Он остывал, успокаивался, но его успокоение тут же сменилось изумлением, новым, поразившим его откровением. Его не убили, не сожгли, не расплющили взрывом. Его пощадили, извлекли из пекла, перенесли в безопасный, просветленный мир с голубыми небесами, позолотой полуопавших деревьев, чтобы он продолжил жизнь. После перенесенного горя и пережитого чудесного избавления эта жизнь должна протекать по каким-то новым, еще неизвестным законам.
Прежние законы, связанные с борьбой, войной, неутолимой ненавистью, не осуществленной местью, – эти прежние законы сгорели в пожаре, умерли в брезентовых, пропитанных кровью носилках. Новые законы, связанные с его избавлением, белокрылым чудом, осенившем его в горящем Доме, еще предстояло осмыслить. Они просвечивали в осенней лазури, в прозрачных деревьях, в острой счастливой мысли о Кате, с которой, казалось, он уже навсегда простился, но теперь стремился к ней туда, на Север, где она поджидала его среди белых студеных вод. Катя и была тем чудом, что пронеслось по горящему Дому, коснулось его белыми рукавами, заслонило от пули и взрыва.
И он шел по городу, вдохновленный, с предчувствием новой, открывшейся ему после избавления доли, и эта чудесная доля была связана с Катей.

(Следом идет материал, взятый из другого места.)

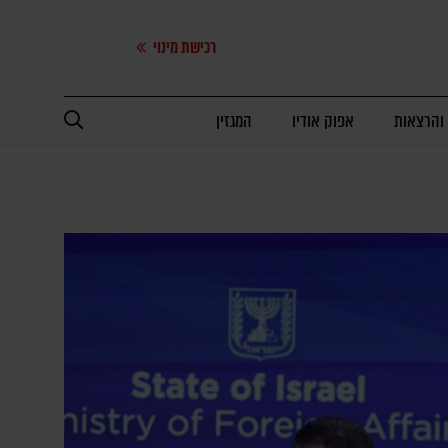
רכישת מינוי
 והרצאות
אפוק אודיו
המגזין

Он удалялся от центра, все ближе и ближе к окраине, где скользила, искрила, как кольцо Сатурна, Кольцевая дорога. Ему хотелось пересечь эту дорогу, перебраться на другой ее берег, чтобы улететь, соскользнуть с этой гибнущей планеты, переместиться в другую Вселенную, где море, тающий снег на ржавой листве, где Катя держит на ладони красную гроздь рябины.
Это предчувствие иной доли разрасталось в нем, как белое облако, легкое и прекрасное. Но в этом облаке, если всмотреться ввысь, присутствовала некая малая темная точка. Высокая черная птица, поднятая на воздушных потоках, витала там на своих вороненых крыльях. Белосельцев нес в себе счастливое освобождение, предчувствие новой доли, созерцал воздушное белое облако и видел среди белизны едва различимую черную точку, высокую птицу. И уже не забывал о ней, не выпускал из виду.
Он проходил мимо булочной. Обшарпанная дверь отворилась, и из нее вышла пожилая женщина с сумкой, из которой торчала краюха ржаного хлеба. Лицо женщины, купившей хлеб, было удовлетворенное, умильное и очень московское. Такие лица он помнил с детства, среди хлебных ароматов, стука батонов о деревянные лотки, звона кассовых аппаратов. Такое же лицо было у матери, когда она, удовлетворенная, выбиралась из очереди, выносила сумку с теплой буханкой. Белосельцев обрадовался, углядев на женском лице это особое московское выражение. Оно было связано с белым высоким облаком, с чудесным избавлением. Но в облаке, как крохотная песчинка, витала черная птица.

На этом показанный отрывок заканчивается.